= Lamaria =

Georgian goddess

Lamaria (also Lamara or Lamia; ლამარია) is a goddess in Georgian mythology, specifically of the Svan ethnic subgroup. Like many other deities of the Svan pantheon, her name is derived from a Christian figure; in her case, Mary, mother of Jesus. Lamaria is the goddess of the hearth, protector of cattle, and a protector of women – particularly during childbirth. She also ensured the fertility of a village's grain fields. She was also known as a patron of beekeeping, although that function was later assigned to the Svan interpretation of St. George.

Lamaria is generally categorized today as a goddess of female functions and spaces. She was venerated by women either inside their homes in the absence of men (the "interior of the interior"), or in small shrines in uninhabited spaces outside a village's boundaries (the "exterior of the exterior"). This was in contrast to religious rituals performed by men for male functions, which were either performed at public rituals inside the home, or within remote churches far up mountainsides (the "exterior of the interior" and the "interior of the exterior", respectively). Offerings made to Lamaria included cloth, jewelry, and beads. Sometimes, portable hearths were used for outdoor rituals involving Lamaria.

Lamaria was also sometimes associated with or considered equivalent to Barbol, another goddess of feminine and domestic functions. Some scholars have suggested that both originate from the same pre-Christian deity. The French scholar Georges Charachidzé believed Lamaria was derived from an Indo-European deity, possibly of the Ossetians or their ancestors, the Alans. He viewed Lamaria as a hearth goddess similar to the Roman goddess Vesta. In contrast, linguist and anthropologist Kevin Tuite viewed her as a multi-faceted figure displaying Vestal traits as well as associations with remote wilderness, like the Khevsurian goddess Samdzimari.
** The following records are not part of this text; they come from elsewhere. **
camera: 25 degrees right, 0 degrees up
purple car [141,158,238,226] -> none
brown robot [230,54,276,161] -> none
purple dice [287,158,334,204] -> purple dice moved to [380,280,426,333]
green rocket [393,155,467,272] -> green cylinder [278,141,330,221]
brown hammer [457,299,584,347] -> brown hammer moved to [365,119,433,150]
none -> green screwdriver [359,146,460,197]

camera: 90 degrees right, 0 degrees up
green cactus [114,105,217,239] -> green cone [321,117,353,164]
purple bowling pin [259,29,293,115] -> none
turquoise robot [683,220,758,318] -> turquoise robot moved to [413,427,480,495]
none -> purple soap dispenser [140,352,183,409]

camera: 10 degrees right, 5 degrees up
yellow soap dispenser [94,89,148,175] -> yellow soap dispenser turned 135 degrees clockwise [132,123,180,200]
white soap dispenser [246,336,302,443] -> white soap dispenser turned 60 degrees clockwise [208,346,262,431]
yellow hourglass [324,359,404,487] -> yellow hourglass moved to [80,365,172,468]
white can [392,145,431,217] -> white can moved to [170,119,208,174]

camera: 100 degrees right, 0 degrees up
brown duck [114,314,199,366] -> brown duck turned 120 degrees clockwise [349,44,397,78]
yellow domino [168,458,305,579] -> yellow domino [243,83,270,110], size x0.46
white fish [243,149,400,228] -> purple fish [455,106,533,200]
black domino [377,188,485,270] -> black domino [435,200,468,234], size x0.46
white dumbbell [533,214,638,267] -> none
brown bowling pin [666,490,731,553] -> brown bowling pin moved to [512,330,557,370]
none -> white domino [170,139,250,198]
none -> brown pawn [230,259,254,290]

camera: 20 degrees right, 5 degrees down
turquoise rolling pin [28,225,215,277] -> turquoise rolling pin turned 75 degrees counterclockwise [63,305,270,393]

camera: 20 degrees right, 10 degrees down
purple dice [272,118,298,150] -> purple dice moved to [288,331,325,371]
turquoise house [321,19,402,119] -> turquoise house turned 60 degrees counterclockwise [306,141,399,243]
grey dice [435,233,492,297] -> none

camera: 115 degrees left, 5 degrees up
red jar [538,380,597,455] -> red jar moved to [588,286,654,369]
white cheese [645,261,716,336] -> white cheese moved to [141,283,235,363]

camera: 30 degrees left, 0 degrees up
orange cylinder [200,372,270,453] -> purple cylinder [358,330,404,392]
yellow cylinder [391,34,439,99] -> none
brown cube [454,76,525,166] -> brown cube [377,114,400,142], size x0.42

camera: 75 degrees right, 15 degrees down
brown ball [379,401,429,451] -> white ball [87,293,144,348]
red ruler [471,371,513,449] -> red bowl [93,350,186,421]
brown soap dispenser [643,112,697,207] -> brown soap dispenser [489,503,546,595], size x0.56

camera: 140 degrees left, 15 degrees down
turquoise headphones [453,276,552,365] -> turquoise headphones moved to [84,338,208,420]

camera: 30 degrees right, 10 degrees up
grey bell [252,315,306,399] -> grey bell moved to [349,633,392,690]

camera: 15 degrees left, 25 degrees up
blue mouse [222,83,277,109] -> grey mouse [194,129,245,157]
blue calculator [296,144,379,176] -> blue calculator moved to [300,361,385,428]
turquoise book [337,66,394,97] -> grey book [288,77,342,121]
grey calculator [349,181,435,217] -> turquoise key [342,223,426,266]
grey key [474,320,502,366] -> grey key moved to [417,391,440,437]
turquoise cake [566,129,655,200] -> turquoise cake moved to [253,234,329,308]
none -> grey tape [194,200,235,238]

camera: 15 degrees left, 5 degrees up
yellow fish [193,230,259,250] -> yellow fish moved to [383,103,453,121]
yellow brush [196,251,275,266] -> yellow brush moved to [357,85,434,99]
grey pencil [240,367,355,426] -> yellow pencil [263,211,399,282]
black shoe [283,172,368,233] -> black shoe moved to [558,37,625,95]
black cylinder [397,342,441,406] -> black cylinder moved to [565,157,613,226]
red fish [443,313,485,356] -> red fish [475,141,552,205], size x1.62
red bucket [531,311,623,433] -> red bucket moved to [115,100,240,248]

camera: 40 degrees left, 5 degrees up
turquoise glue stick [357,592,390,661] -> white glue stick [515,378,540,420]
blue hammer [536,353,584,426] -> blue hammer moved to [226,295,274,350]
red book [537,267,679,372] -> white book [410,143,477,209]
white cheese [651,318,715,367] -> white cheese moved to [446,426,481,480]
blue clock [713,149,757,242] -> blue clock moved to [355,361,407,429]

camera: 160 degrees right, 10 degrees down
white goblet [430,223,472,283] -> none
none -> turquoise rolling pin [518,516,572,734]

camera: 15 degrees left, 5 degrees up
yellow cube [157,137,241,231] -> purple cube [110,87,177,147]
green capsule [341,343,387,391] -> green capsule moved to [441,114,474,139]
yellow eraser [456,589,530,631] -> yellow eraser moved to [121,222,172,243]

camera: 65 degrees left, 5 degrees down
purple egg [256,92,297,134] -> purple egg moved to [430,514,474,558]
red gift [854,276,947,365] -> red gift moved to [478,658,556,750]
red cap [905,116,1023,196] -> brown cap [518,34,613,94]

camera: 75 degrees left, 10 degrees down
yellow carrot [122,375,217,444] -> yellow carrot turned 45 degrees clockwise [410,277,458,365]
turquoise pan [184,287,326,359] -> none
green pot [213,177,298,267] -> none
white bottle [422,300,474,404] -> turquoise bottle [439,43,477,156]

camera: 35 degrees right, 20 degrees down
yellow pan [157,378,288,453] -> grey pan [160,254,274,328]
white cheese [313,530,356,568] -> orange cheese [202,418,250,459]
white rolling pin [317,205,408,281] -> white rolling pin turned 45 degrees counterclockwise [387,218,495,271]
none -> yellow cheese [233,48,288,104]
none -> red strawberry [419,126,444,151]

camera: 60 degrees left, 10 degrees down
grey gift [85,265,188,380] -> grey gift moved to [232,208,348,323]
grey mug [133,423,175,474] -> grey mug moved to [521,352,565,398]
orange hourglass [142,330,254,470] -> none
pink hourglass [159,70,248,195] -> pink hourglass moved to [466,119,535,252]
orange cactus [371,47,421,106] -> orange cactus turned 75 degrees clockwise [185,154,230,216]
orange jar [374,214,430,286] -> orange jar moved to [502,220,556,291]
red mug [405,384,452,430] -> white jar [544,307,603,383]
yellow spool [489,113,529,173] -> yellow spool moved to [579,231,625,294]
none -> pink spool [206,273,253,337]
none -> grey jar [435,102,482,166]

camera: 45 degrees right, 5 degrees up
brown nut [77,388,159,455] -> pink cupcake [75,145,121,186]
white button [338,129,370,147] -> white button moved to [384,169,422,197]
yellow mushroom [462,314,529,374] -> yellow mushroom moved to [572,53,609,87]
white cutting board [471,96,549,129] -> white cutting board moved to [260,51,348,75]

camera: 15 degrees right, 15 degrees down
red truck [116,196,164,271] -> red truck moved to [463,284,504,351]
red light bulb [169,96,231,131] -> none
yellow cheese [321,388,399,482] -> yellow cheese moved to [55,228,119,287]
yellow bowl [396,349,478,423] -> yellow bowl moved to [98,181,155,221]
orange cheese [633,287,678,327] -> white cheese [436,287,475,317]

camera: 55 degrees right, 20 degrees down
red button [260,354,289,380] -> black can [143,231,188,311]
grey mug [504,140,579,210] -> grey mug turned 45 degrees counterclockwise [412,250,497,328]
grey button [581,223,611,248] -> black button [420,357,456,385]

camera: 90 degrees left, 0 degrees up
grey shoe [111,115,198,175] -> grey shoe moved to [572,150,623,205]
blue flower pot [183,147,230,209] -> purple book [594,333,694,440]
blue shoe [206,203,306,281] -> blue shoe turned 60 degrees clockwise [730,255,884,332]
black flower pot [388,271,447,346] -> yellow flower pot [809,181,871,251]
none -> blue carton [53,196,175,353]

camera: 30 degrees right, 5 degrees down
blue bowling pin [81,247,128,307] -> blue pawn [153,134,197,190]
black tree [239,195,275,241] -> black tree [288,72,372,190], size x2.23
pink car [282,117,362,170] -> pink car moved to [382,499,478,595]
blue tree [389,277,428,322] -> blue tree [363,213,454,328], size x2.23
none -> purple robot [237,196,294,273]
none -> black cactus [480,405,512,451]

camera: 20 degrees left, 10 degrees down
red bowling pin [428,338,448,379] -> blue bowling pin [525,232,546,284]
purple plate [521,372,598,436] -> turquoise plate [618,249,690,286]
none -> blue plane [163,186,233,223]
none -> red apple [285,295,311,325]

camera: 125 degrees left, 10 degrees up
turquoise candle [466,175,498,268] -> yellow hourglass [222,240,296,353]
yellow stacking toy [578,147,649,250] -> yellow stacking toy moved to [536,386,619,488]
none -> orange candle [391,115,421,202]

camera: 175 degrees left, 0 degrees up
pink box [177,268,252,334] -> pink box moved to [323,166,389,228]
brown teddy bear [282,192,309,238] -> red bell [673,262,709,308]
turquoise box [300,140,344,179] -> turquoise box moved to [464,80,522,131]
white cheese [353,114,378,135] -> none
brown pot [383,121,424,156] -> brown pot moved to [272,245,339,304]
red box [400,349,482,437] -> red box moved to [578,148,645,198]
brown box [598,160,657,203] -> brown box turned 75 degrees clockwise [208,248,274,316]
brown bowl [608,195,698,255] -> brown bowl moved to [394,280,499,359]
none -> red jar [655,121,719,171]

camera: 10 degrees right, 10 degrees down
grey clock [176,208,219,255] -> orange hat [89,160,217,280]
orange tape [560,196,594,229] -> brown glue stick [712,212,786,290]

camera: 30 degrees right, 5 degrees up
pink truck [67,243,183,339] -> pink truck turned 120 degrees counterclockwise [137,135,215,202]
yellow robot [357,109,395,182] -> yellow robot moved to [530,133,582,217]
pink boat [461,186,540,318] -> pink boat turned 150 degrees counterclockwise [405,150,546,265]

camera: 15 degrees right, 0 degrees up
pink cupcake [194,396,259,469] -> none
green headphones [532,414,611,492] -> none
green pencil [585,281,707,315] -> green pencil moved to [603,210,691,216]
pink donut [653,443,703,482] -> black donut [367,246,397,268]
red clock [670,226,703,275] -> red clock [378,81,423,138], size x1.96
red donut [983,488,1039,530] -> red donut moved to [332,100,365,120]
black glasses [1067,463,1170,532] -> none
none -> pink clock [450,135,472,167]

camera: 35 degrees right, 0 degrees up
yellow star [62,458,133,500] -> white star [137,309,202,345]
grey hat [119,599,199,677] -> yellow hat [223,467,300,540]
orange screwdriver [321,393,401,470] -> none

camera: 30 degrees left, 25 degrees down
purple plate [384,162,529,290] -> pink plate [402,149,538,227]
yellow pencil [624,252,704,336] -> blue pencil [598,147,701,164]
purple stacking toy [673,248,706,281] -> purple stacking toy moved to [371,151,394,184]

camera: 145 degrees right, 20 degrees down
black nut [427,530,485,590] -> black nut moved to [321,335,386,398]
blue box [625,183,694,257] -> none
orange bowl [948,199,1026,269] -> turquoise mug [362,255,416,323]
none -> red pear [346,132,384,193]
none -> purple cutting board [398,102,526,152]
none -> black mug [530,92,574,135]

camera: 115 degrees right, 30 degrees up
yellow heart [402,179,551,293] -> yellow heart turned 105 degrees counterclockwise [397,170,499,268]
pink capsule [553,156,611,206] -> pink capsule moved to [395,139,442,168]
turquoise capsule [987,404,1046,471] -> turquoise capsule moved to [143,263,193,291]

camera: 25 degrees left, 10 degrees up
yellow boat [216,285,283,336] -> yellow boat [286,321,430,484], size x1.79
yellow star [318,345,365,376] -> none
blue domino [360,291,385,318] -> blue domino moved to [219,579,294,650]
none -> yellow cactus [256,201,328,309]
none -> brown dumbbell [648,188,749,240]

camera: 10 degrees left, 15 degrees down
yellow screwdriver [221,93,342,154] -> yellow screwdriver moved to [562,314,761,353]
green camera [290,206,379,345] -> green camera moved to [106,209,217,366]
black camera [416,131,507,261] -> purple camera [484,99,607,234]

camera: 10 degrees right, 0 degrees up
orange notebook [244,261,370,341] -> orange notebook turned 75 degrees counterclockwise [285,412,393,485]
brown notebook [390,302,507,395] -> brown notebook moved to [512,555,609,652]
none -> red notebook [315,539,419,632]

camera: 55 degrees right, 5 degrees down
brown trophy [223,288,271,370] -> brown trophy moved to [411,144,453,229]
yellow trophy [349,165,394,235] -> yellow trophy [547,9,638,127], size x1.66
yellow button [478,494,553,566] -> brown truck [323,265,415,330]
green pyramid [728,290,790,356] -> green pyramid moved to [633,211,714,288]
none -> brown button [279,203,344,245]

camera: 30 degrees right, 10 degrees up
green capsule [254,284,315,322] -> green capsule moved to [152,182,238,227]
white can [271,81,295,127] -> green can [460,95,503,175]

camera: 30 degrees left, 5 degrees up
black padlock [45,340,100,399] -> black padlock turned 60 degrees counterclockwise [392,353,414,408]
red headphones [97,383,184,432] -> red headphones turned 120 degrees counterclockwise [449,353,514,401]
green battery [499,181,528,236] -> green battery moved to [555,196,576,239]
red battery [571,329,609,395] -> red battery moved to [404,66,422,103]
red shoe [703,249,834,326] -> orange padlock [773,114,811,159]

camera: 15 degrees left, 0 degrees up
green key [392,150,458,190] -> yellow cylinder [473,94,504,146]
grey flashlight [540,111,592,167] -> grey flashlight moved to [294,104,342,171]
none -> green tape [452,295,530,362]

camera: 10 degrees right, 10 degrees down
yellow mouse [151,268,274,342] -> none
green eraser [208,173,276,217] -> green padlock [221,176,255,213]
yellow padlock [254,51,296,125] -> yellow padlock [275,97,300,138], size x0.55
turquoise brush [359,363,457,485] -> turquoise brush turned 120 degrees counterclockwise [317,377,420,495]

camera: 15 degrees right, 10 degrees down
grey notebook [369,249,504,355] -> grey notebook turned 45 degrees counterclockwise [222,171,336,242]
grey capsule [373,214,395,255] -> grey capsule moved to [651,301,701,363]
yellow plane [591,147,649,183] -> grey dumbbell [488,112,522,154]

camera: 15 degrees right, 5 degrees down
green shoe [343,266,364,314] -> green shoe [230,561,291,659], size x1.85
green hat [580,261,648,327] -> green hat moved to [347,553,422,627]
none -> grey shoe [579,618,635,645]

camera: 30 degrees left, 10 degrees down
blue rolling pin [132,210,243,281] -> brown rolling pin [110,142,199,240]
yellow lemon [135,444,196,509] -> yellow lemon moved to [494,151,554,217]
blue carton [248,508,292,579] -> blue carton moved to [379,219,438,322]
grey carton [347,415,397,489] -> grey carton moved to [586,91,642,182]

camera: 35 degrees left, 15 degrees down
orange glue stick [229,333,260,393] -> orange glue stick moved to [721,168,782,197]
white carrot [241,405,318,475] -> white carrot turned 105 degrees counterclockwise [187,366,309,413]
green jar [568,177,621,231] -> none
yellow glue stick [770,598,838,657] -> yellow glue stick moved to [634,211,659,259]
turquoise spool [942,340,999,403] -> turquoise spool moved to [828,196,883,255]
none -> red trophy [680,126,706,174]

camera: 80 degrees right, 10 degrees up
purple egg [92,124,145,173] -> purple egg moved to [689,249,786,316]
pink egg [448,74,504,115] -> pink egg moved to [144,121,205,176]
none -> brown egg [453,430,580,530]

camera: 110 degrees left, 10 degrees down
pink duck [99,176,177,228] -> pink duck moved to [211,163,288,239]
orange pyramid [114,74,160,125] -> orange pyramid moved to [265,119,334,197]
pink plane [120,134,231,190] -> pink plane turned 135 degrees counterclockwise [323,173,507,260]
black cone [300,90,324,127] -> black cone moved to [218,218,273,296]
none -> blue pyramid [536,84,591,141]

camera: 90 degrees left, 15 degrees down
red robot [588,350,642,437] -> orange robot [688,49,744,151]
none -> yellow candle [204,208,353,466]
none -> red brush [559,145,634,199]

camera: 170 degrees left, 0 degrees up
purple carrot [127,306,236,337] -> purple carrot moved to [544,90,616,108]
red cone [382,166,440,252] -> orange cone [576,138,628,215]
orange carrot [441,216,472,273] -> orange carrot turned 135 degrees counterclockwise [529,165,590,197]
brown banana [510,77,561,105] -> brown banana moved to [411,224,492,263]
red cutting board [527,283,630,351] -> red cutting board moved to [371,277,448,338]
There was a festival in Lower Svaneti called the "tower feast" which involved Lamaria. The festival revolved around a snow tower built by participants. A sacred tree would be placed at the top of the tower, and a figurine of the goddess would be attached to the top of the tree. The figurine was given a dagger and a wooden phallus, and its face was covered. A round dance would be performed and the tree shaken until the figurine's face covering fell off. Then the village's children would race to climb the tower and make the Lamaria figurine fall to the ground. Tuite noted that the ritual had significant elements of liminality.